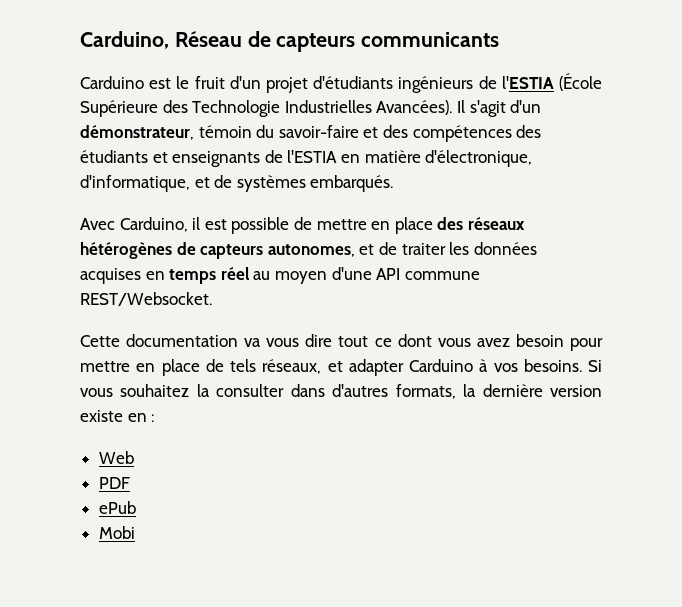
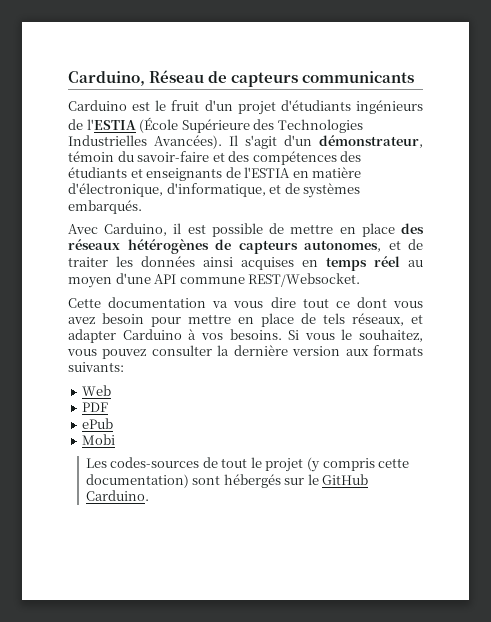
[192,100,281,117] Technologie -> [277,119,363,133] Technologies
(537, 248) none -> [203,257,233,267] ainsi
[120,384,603,399] [80,410,155,422] [98,451,134,464] [98,477,130,489] [98,501,136,514] [98,526,135,539] souhaitez la consulter dans d'autres formats, la dernière version existe en : // Web // PDF // ePub // Mobi -> [341,329,423,342] [67,345,423,359] [68,362,124,372] [82,385,112,396] [82,402,109,412] [82,418,114,429] [82,434,116,445] [85,457,410,472] [85,474,369,488] [85,490,149,501] le souhaitez, vous pouvez consulter la dernière version aux formats suivants: // Web // PDF // ePub // Mobi // Les codes-sources de tout le projet (y compris cette documentation) sont hébergés sur le GitHub Carduino.

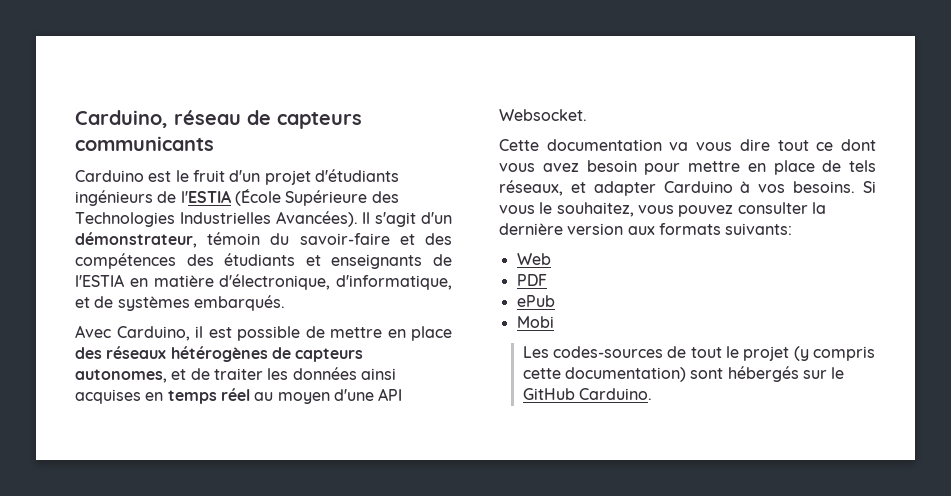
[68,70,205,86] Carduino, Réseau -> [75,110,241,128] Carduino, réseau
[179,273,361,287] commune REST/Websocket. -> [499,109,587,121] Websocket.

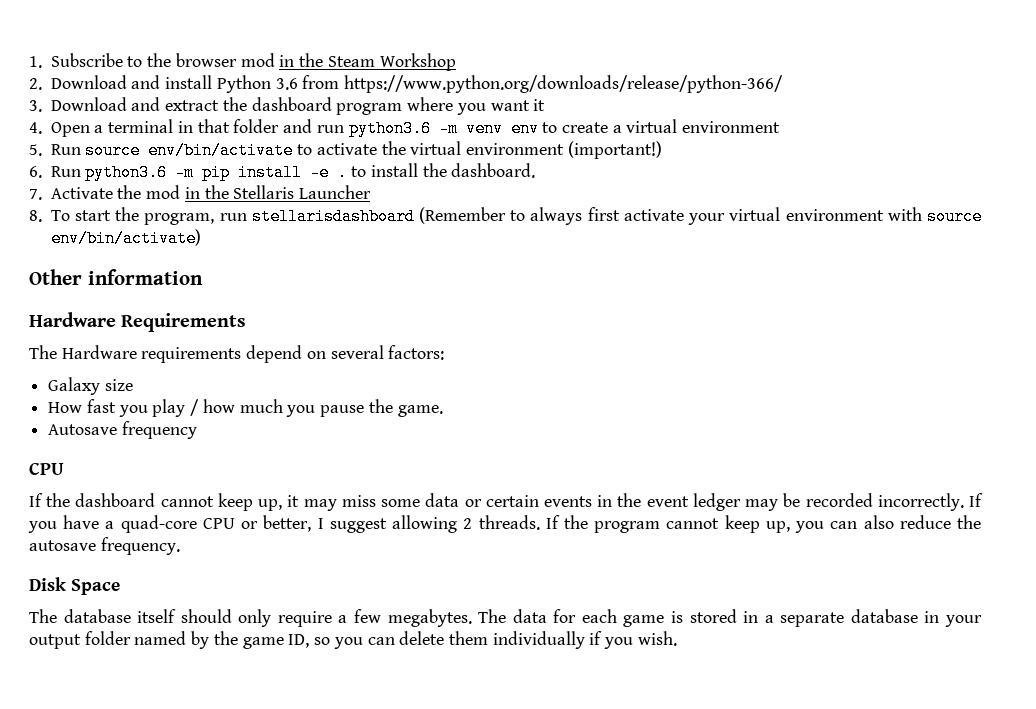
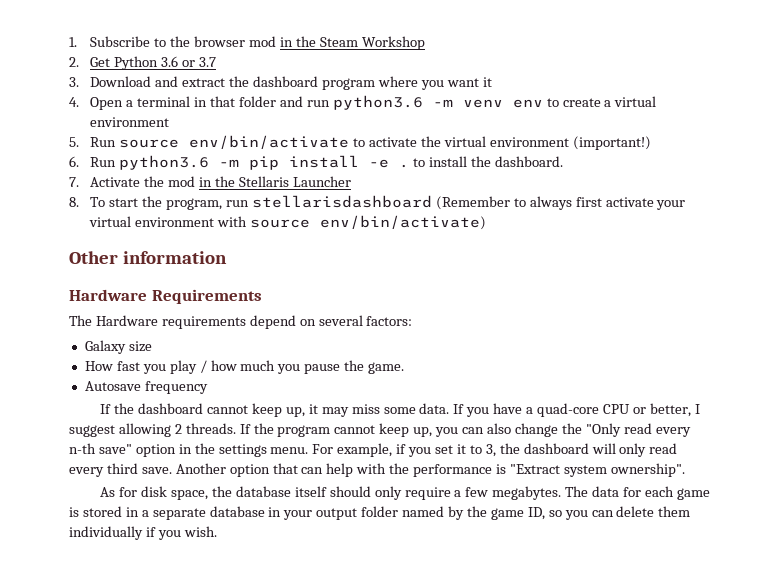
[50,75,784,93] Download and install Python 3.6 from https://www.python.org/downloads/release/python-366/ -> [90,56,217,70] Get Python 3.6 or 3.7
[29,462,64,475] // CPU -> (208, 387) none
[425,493,964,511] data or certain events in the event ledger may be recorded incorrectly. -> [419,403,450,414] data.
[899,515,982,529] [29,537,180,555] [29,577,120,595] [29,609,57,623] reduce the autosave frequency. // Disk Space // The -> [514,423,691,437] [69,443,678,457] [69,463,685,477] [100,486,232,500] change the "Only read every n-th save" option in the settings menu. For example, if you set it to 3, the dashboard will only read every third save. Another option that can help with the performance is "Extract system ownership". // As for disk space, the

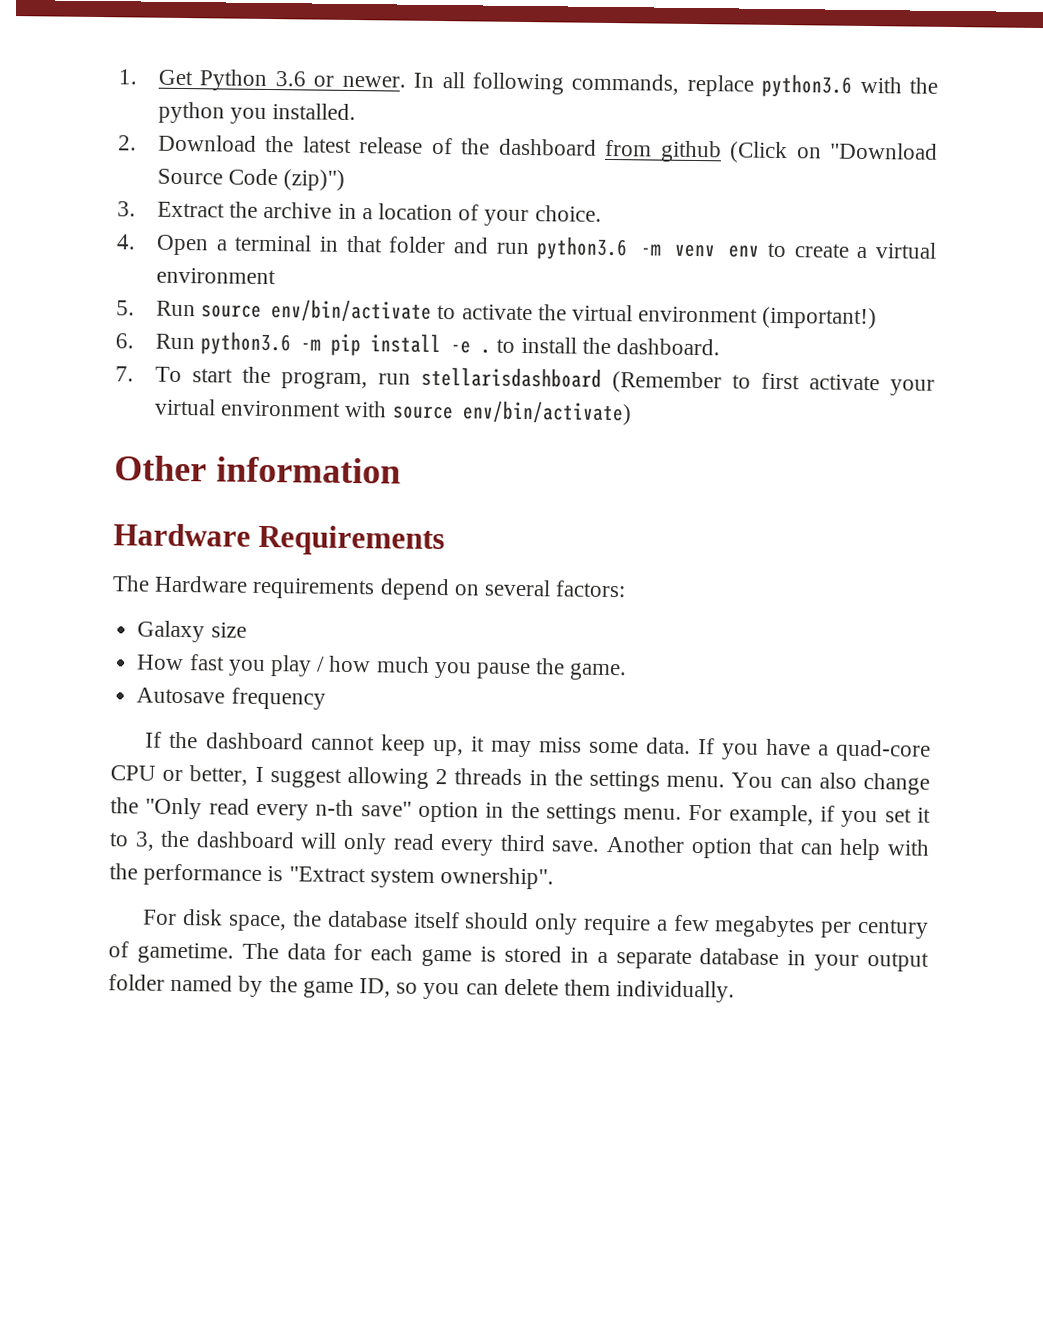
[90,36,425,50] [69,56,217,70] [69,76,492,90] Subscribe to the browser mod in the Steam Workshop // 2. Get Python 3.6 or 3.7 // 3. Download and extract the dashboard program where you want it -> [158,69,938,98] [158,101,357,124] [118,134,938,164] [157,168,346,191] [117,201,602,227] Get Python 3.6 or newer. In all following commands, replace python3.6 with the python you installed. // 2. Download the latest release of the dashboard from github (Click on "Download Source Code (zip)") // 3. Extract the archive in a location of your choice.
[90,176,351,187] [69,197,79,207] Activate the mod in the Stellaris Launcher // 8. -> (134, 374) none
[529,196,572,210] always -> (752, 381) none
[185,423,459,437] threads. If the program cannot keep up, you -> [454,768,774,792] threads in the settings menu. You
[100,487,138,497] As for -> [143,909,178,925] For
[492,486,562,500] megabytes. -> [714,915,929,939] [108,941,234,964] megabytes per century of gametime.
[69,526,217,540] individually if you wish. -> [616,980,736,1003] individually.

* Assignment:
From top to bottom, restate the records above exactly and omit every picture.

* Solution for this exercise:
[192,100,281,117] Technologie -> [277,119,363,133] Technologies
(537, 248) none -> [203,257,233,267] ainsi
[120,384,603,399] [80,410,155,422] [98,451,134,464] [98,477,130,489] [98,501,136,514] [98,526,135,539] souhaitez la consulter dans d'autres formats, la dernière version existe en : // Web // PDF // ePub // Mobi -> [341,329,423,342] [67,345,423,359] [68,362,124,372] [82,385,112,396] [82,402,109,412] [82,418,114,429] [82,434,116,445] [85,457,410,472] [85,474,369,488] [85,490,149,501] le souhaitez, vous pouvez consulter la dernière version aux formats suivants: // Web // PDF // ePub // Mobi // Les codes-sources de tout le projet (y compris cette documentation) sont hébergés sur le GitHub Carduino.

[68,70,205,86] Carduino, Réseau -> [75,110,241,128] Carduino, réseau
[179,273,361,287] commune REST/Websocket. -> [499,109,587,121] Websocket.

[50,75,784,93] Download and install Python 3.6 from https://www.python.org/downloads/release/python-366/ -> [90,56,217,70] Get Python 3.6 or 3.7
[29,462,64,475] // CPU -> (208, 387) none
[425,493,964,511] data or certain events in the event ledger may be recorded incorrectly. -> [419,403,450,414] data.
[899,515,982,529] [29,537,180,555] [29,577,120,595] [29,609,57,623] reduce the autosave frequency. // Disk Space // The -> [514,423,691,437] [69,443,678,457] [69,463,685,477] [100,486,232,500] change the "Only read every n-th save" option in the settings menu. For example, if you set it to 3, the dashboard will only read every third save. Another option that can help with the performance is "Extract system ownership". // As for disk space, the

[90,36,425,50] [69,56,217,70] [69,76,492,90] Subscribe to the browser mod in the Steam Workshop // 2. Get Python 3.6 or 3.7 // 3. Download and extract the dashboard program where you want it -> [158,69,938,98] [158,101,357,124] [118,134,938,164] [157,168,346,191] [117,201,602,227] Get Python 3.6 or newer. In all following commands, replace python3.6 with the python you installed. // 2. Download the latest release of the dashboard from github (Click on "Download Source Code (zip)") // 3. Extract the archive in a location of your choice.
[90,176,351,187] [69,197,79,207] Activate the mod in the Stellaris Launcher // 8. -> (134, 374) none
[529,196,572,210] always -> (752, 381) none
[185,423,459,437] threads. If the program cannot keep up, you -> [454,768,774,792] threads in the settings menu. You
[100,487,138,497] As for -> [143,909,178,925] For
[492,486,562,500] megabytes. -> [714,915,929,939] [108,941,234,964] megabytes per century of gametime.
[69,526,217,540] individually if you wish. -> [616,980,736,1003] individually.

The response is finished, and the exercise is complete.